** Input records follows **

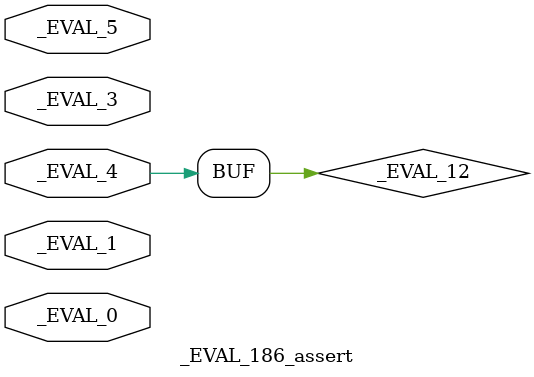
<source format=sv>
module _EVAL_186_assert(
  input   _EVAL_0,
  input   _EVAL_1,
  input   _EVAL_3,
  input   _EVAL_4,
  input   _EVAL_5
);
  wire  _EVAL_6;
  wire  _EVAL_7;
  wire  _EVAL_8;
  wire  _EVAL_9;
  wire  _EVAL_11;
  wire  _EVAL_12;
  wire  _EVAL_13;
  wire  _EVAL_14;
  wire  _EVAL_15;
  wire  _EVAL_16;
  wire  _EVAL_17;
  wire  _EVAL_19;
  assign _EVAL_17 = _EVAL_6 & _EVAL_19;
  assign _EVAL_16 = _EVAL_0 & _EVAL_5;
  assign _EVAL_8 = ~_EVAL_14;
  assign _EVAL_6 = ~_EVAL_7;
  assign _EVAL_9 = _EVAL_1 & _EVAL_5;
  assign _EVAL_15 = ~_EVAL_12;
  assign _EVAL_14 = _EVAL_13 | _EVAL_12;
  assign _EVAL_7 = _EVAL_1 & _EVAL_0;
  assign _EVAL_12 = _EVAL_4;
  assign _EVAL_13 = _EVAL_17 & _EVAL_11;
  assign _EVAL_19 = ~_EVAL_9;
  assign _EVAL_11 = ~_EVAL_16;
  always @(posedge _EVAL_3) begin
    `ifndef SYNTHESIS
    `ifdef PRINTF_COND
      if (`PRINTF_COND) begin
    `endif
        if (_EVAL_8) begin
          $fwrite(32'h80000002,"Obfuscated Simulation Output(c0807324)\n");
        end
    `ifdef PRINTF_COND
      end
    `endif
    `endif // SYNTHESIS
    `ifndef SYNTHESIS
    `ifdef STOP_COND
      if (`STOP_COND) begin
    `endif
        if (_EVAL_8) begin
          $fatal;
        end
    `ifdef STOP_COND
      end
    `endif
    `endif // SYNTHESIS
    `ifndef SYNTHESIS
    `ifdef PRINTF_COND
      if (`PRINTF_COND) begin
    `endif
        if (_EVAL_1 & _EVAL_15) begin
          $fwrite(32'h80000002,"Obfuscated Simulation Output(a12230c1)\n");
        end
    `ifdef PRINTF_COND
      end
    `endif
    `endif // SYNTHESIS
  end

endmodule

</source>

** End of Input records **

### The task
Print all the lines above exactly as they are, but without the pictures.

### Written answer
<source format=sv>
module _EVAL_186_assert(
  input   _EVAL_0,
  input   _EVAL_1,
  input   _EVAL_3,
  input   _EVAL_4,
  input   _EVAL_5
);
  wire  _EVAL_6;
  wire  _EVAL_7;
  wire  _EVAL_8;
  wire  _EVAL_9;
  wire  _EVAL_11;
  wire  _EVAL_12;
  wire  _EVAL_13;
  wire  _EVAL_14;
  wire  _EVAL_15;
  wire  _EVAL_16;
  wire  _EVAL_17;
  wire  _EVAL_19;
  assign _EVAL_17 = _EVAL_6 & _EVAL_19;
  assign _EVAL_16 = _EVAL_0 & _EVAL_5;
  assign _EVAL_8 = ~_EVAL_14;
  assign _EVAL_6 = ~_EVAL_7;
  assign _EVAL_9 = _EVAL_1 & _EVAL_5;
  assign _EVAL_15 = ~_EVAL_12;
  assign _EVAL_14 = _EVAL_13 | _EVAL_12;
  assign _EVAL_7 = _EVAL_1 & _EVAL_0;
  assign _EVAL_12 = _EVAL_4;
  assign _EVAL_13 = _EVAL_17 & _EVAL_11;
  assign _EVAL_19 = ~_EVAL_9;
  assign _EVAL_11 = ~_EVAL_16;
  always @(posedge _EVAL_3) begin
    `ifndef SYNTHESIS
    `ifdef PRINTF_COND
      if (`PRINTF_COND) begin
    `endif
        if (_EVAL_8) begin
          $fwrite(32'h80000002,"Obfuscated Simulation Output(c0807324)\n");
        end
    `ifdef PRINTF_COND
      end
    `endif
    `endif // SYNTHESIS
    `ifndef SYNTHESIS
    `ifdef STOP_COND
      if (`STOP_COND) begin
    `endif
        if (_EVAL_8) begin
          $fatal;
        end
    `ifdef STOP_COND
      end
    `endif
    `endif // SYNTHESIS
    `ifndef SYNTHESIS
    `ifdef PRINTF_COND
      if (`PRINTF_COND) begin
    `endif
        if (_EVAL_1 & _EVAL_15) begin
          $fwrite(32'h80000002,"Obfuscated Simulation Output(a12230c1)\n");
        end
    `ifdef PRINTF_COND
      end
    `endif
    `endif // SYNTHESIS
  end

endmodule

</source>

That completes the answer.